Last week, Adam Michnik returned to The New School and gave a provocative lecture, “After the Election of Pope Francis: What Paths for the Catholic Church?” In his talk, more about the Church and democracy in Poland than about events in Rome and the Catholic Church as a whole, the renowned Polish intellectual highlighted the two different paths taken by the Church in current public debates: the increasingly popular fundamentalist approach, termed “Integralism,” resistant to the recommendations of openness formulated at the Second Vatican Council, and the marginalized liberal approach, termed “Progressivist,” adopted by the liberal-oriented Catholics. Michnik worried that Pope Francis would be on the wrong side of this debate, or on the sidelines, given his ambiguous at best relationship with dictatorship in Argentina. The talk addressed pressing issues in Poland. Michnik, as usual, was bold in his presentation. It has broad implications beyond Polish borders, which I appreciate. Yet, I also have a question. For, I think Michnik misses a crucial point, concerning Poland, and also concerning the Pope and the Catholic Church and the need to address religious fundamentalism.
Michnik pointed out that the integralist and the progressivist paths emerged as part of the Catholic Church’s struggle for power to shape public debate in post-1989 democratic Poland. To his great dismay, instead of strengthening the Church’s liberal voice, open to the new issues that the newly democratic country had to face as it opened to the outside world, the Church has become dominated by simplistic conservative and nationalistic arguments, which reinforce hostile attitudes toward all that is unfamiliar or strange. As a consequence, the church has fostered a destructive divide between “us” and “them,” which cuts across Polish society. According to Michnik, a significant role in disseminating the fundamentalist message is played by “Radio Maryja” and “TV Trwam.” These media outlets, owned by Father Tadeusz Rydzyk, a controversial Catholic priest often accused of promoting xenophobia and anti-Semitism, are widely popular in small towns in Poland.
Michnik did not have a simple answer to his question, “What Paths for the Catholic Church?“ His overall argument centered around the Polish Church’s reluctance to accept any form of criticism, and he expressed concern that Pope Francis, with his beautiful gestures towards the poor will not address the threat of Catholic fundamentalism in Poland and beyond.

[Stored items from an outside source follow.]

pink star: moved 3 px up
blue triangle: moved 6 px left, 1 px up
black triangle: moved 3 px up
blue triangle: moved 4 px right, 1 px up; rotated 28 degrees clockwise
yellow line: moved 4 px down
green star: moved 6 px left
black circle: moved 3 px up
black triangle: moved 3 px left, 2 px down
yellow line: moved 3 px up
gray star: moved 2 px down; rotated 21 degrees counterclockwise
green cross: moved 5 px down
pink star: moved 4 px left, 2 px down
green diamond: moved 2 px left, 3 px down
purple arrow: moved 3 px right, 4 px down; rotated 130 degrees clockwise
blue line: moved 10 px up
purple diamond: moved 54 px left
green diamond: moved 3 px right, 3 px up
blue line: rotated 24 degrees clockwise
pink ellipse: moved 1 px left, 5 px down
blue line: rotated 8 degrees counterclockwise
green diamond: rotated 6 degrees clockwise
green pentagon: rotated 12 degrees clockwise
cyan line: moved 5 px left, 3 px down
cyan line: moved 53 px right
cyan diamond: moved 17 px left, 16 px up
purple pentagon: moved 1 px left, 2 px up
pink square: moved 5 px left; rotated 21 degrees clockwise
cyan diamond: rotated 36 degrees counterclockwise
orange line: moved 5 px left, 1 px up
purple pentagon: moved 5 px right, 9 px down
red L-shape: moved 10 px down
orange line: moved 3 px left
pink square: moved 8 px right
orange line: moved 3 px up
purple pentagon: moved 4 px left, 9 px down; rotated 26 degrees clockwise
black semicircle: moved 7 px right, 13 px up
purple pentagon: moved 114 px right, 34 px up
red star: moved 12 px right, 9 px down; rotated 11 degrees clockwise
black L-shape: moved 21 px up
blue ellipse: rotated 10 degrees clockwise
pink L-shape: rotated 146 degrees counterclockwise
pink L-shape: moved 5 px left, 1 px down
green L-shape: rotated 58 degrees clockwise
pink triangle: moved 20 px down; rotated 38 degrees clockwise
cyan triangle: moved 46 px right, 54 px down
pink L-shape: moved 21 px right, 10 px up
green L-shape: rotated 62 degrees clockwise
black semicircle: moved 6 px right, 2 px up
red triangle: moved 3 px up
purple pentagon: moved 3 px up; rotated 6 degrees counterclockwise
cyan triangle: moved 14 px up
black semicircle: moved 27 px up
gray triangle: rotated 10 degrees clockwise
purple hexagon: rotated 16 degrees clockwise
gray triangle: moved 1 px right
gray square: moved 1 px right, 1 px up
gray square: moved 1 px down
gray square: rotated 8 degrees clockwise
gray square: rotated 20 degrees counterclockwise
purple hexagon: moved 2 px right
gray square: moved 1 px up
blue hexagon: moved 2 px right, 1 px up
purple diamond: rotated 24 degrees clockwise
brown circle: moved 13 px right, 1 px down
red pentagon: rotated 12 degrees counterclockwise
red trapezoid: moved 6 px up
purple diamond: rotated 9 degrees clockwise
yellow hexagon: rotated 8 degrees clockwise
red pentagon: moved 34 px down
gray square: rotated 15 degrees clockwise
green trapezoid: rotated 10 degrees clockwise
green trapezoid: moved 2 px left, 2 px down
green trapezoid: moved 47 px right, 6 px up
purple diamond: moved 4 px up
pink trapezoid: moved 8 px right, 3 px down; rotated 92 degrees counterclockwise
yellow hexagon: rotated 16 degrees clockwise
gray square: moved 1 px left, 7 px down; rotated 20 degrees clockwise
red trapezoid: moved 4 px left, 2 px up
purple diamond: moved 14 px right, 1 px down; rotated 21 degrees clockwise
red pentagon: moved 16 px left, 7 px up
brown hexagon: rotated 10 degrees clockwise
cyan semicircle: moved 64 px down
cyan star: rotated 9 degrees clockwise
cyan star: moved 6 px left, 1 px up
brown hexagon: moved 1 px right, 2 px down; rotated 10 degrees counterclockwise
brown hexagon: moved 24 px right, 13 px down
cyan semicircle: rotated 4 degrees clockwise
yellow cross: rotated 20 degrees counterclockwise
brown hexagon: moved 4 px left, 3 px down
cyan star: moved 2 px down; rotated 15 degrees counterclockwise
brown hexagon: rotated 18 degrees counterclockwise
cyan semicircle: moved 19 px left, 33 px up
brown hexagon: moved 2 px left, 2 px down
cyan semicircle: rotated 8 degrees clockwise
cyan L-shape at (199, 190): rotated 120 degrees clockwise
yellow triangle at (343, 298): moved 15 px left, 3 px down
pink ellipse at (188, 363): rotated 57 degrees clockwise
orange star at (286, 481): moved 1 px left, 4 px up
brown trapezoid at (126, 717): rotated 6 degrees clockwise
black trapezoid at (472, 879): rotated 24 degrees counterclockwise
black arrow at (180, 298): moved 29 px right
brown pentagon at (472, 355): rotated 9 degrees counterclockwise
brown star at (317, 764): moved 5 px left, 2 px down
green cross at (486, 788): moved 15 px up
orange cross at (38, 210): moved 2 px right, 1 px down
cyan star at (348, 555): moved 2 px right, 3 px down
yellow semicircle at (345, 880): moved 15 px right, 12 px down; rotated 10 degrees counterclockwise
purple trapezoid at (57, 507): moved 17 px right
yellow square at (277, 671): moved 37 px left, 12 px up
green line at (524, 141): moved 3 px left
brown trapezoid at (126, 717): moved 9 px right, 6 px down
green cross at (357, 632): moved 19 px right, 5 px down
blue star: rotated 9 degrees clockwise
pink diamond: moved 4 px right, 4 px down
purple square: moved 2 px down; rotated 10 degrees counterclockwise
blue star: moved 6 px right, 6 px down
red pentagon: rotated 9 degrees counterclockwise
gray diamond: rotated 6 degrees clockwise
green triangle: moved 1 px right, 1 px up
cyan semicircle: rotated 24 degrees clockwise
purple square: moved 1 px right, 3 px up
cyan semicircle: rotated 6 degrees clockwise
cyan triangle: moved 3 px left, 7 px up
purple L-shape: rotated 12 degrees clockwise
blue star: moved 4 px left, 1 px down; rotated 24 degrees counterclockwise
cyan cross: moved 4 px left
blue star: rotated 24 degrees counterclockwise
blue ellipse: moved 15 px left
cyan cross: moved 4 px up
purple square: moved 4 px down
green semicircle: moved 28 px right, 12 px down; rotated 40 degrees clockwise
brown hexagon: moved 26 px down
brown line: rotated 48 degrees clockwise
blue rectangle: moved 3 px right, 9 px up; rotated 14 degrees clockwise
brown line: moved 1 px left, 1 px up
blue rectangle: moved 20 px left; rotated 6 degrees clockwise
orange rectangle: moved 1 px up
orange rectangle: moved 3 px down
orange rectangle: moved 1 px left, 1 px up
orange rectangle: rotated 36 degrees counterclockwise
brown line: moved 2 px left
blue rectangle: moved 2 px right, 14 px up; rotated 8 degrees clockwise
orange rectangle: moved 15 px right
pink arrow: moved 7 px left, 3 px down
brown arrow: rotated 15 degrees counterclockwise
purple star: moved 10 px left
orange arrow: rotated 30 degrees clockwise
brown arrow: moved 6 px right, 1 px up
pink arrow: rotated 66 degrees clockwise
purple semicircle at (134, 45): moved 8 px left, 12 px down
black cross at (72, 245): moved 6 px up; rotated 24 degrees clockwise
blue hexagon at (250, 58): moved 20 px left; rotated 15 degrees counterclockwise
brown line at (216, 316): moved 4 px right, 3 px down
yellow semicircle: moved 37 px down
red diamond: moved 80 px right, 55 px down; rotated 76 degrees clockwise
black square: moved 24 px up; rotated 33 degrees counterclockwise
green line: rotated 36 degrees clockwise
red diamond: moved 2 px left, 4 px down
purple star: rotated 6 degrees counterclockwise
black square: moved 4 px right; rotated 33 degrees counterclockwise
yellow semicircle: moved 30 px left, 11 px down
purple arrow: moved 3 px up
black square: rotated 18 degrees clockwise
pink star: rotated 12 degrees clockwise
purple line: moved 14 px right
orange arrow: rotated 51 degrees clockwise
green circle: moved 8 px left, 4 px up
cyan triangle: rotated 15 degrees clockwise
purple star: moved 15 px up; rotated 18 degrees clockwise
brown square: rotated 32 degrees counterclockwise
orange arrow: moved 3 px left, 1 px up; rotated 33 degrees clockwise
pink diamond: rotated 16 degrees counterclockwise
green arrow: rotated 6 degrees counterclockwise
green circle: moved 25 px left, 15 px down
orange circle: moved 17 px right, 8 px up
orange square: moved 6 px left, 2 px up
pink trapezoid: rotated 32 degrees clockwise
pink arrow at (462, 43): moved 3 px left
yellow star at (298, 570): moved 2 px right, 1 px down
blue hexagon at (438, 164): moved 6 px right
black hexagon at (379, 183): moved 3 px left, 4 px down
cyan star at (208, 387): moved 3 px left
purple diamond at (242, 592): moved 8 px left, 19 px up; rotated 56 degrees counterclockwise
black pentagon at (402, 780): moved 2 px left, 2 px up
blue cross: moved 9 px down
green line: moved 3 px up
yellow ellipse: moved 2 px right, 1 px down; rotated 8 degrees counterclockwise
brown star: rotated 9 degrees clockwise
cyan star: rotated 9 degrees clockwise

I did not have a chance to push Michnik a bit on the role Pope Francis may play in the continuing conflict between the liberal and fundamentalist factions in the Church. It relates to a topic I am studying, popular Catholic practices in post-1989 Poland. It seems to me that Francis’s gestures towards the poor have greater potential power than Michnik recognizes. They could build a bridge between the radical claims of the Polish “integralists” and the “progressivists” in the ongoing Polish Catholic debate by crossing the divide between popular and elite opinion. The integralists present radical, one-sided and often simplistic visions of reality in which Catholicism should prevail, while the progressivists take into account the numerous competing values found in earthly life, but the sophisticated arguments they formulate are incomprehensible to many. In other words, I would have liked to have asked Michnik if he felt that Pope Francis could create a bridge through his message of radicalism in humility.
Michnik presented the conflict as a stark clash between the liberal, open-minded intellectuals, on the one hand, and on the other, the fundamentalists: defenders of pre-Vatican II traditions who want to see the Church as the ultimate institution, founded by God, superior to secular life. In this context, the opinions and gestures of the new pope which emphasize humility instead of rapacity—including the desire of the Church to monopolize the discussion on values—seem particularly important, as they fall in right in the middle of the conflict in the Catholic Church in Poland.
The increasingly marginalized Polish “progressivists” described by Michnik, are intellectuals. I believe this very fact alienates them from popular debate dominated by the “integralist” approach. For many Catholics progressivists’ discussions are not intelligible, too subtle and too boring. The intellectuals speak over the heads of many. Yet many Catholics turn to the Church to give them clear definitions of the meaning of the surrounding world. The “integralists,” on the other hand, present a clear, one-sided vision of an age-old Polish-Catholic unity, which has to be protected in a dangerous, secularizing reality that lacks moral values. Michnik hinted that this propagated, imagined vision not only is a tool of maintaining power in the Polish political debate; what is more, this particular vision seems better suited to an authoritarian, rather than a democratic, regime.
Pope Francis does not look like a “progressivist,” but his call for a poor Church may hurt the Polish fundamentalist vision of the Church, whose opulence and unquestionable power in society is presented as justified by tradition (and God). The Pope’s simple message may be heard by the many traditionalist Polish Catholics uninterested in intellectual discussions, but who nonetheless are troubled by the Polish Church’s increasingly visible deadly sins of pride and greed. “Let us never forget that authentic power is service,” the Pope said in his homily. But will this message come through? And does this “service” include open discussion on the contemporary role of the Church, not limited to the hermetic debates of intellectuals and one-sided claims of the traditionalists?